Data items
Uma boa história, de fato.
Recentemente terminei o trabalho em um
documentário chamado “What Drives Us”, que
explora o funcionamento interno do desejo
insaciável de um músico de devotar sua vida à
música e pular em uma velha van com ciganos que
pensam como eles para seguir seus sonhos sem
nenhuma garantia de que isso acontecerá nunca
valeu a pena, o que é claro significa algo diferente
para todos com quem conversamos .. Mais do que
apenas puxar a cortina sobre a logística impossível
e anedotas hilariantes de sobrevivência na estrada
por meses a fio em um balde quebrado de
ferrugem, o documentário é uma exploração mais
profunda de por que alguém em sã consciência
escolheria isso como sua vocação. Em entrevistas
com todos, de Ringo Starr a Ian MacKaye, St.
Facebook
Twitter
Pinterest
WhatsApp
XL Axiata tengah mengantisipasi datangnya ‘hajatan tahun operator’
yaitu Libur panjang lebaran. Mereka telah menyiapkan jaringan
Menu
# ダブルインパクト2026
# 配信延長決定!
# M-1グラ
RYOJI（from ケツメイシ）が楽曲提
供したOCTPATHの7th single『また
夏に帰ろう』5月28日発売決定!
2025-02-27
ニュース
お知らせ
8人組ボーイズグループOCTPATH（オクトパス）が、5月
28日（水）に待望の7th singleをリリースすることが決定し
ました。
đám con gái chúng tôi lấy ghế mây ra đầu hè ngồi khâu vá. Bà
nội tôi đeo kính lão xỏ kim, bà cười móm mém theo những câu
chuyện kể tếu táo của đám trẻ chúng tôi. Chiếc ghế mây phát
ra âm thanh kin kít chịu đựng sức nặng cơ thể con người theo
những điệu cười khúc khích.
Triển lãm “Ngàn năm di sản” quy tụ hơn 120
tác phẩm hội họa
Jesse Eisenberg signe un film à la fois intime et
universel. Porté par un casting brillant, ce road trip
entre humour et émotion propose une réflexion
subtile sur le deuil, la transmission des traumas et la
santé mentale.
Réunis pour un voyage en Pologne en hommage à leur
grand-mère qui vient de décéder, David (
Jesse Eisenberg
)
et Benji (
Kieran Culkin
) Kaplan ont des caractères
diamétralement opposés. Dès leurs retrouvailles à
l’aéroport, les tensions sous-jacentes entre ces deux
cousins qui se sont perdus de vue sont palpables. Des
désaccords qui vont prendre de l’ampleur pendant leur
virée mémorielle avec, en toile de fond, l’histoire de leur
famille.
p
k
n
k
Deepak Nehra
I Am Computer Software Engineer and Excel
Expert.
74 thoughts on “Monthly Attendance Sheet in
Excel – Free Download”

== What you should do ==
Copy out every one of the lines above verbatim, keeping each one's wording, spelling and order unchanged.

== Your response ==
Uma boa história, de fato.
Recentemente terminei o trabalho em um
documentário chamado “What Drives Us”, que
explora o funcionamento interno do desejo
insaciável de um músico de devotar sua vida à
música e pular em uma velha van com ciganos que
pensam como eles para seguir seus sonhos sem
nenhuma garantia de que isso acontecerá nunca
valeu a pena, o que é claro significa algo diferente
para todos com quem conversamos .. Mais do que
apenas puxar a cortina sobre a logística impossível
e anedotas hilariantes de sobrevivência na estrada
por meses a fio em um balde quebrado de
ferrugem, o documentário é uma exploração mais
profunda de por que alguém em sã consciência
escolheria isso como sua vocação. Em entrevistas
com todos, de Ringo Starr a Ian MacKaye, St.
Facebook
Twitter
Pinterest
WhatsApp
XL Axiata tengah mengantisipasi datangnya ‘hajatan tahun operator’
yaitu Libur panjang lebaran. Mereka telah menyiapkan jaringan
Menu
# ダブルインパクト2026
# 配信延長決定!
# M-1グラ
RYOJI（from ケツメイシ）が楽曲提
供したOCTPATHの7th single『また
夏に帰ろう』5月28日発売決定!
2025-02-27
ニュース
お知らせ
8人組ボーイズグループOCTPATH（オクトパス）が、5月
28日（水）に待望の7th singleをリリースすることが決定し
ました。
đám con gái chúng tôi lấy ghế mây ra đầu hè ngồi khâu vá. Bà
nội tôi đeo kính lão xỏ kim, bà cười móm mém theo những câu
chuyện kể tếu táo của đám trẻ chúng tôi. Chiếc ghế mây phát
ra âm thanh kin kít chịu đựng sức nặng cơ thể con người theo
những điệu cười khúc khích.
Triển lãm “Ngàn năm di sản” quy tụ hơn 120
tác phẩm hội họa
Jesse Eisenberg signe un film à la fois intime et
universel. Porté par un casting brillant, ce road trip
entre humour et émotion propose une réflexion
subtile sur le deuil, la transmission des traumas et la
santé mentale.
Réunis pour un voyage en Pologne en hommage à leur
grand-mère qui vient de décéder, David (
Jesse Eisenberg
)
et Benji (
Kieran Culkin
) Kaplan ont des caractères
diamétralement opposés. Dès leurs retrouvailles à
l’aéroport, les tensions sous-jacentes entre ces deux
cousins qui se sont perdus de vue sont palpables. Des
désaccords qui vont prendre de l’ampleur pendant leur
virée mémorielle avec, en toile de fond, l’histoire de leur
famille.
p
k
n
k
Deepak Nehra
I Am Computer Software Engineer and Excel
Expert.
74 thoughts on “Monthly Attendance Sheet in
Excel – Free Download”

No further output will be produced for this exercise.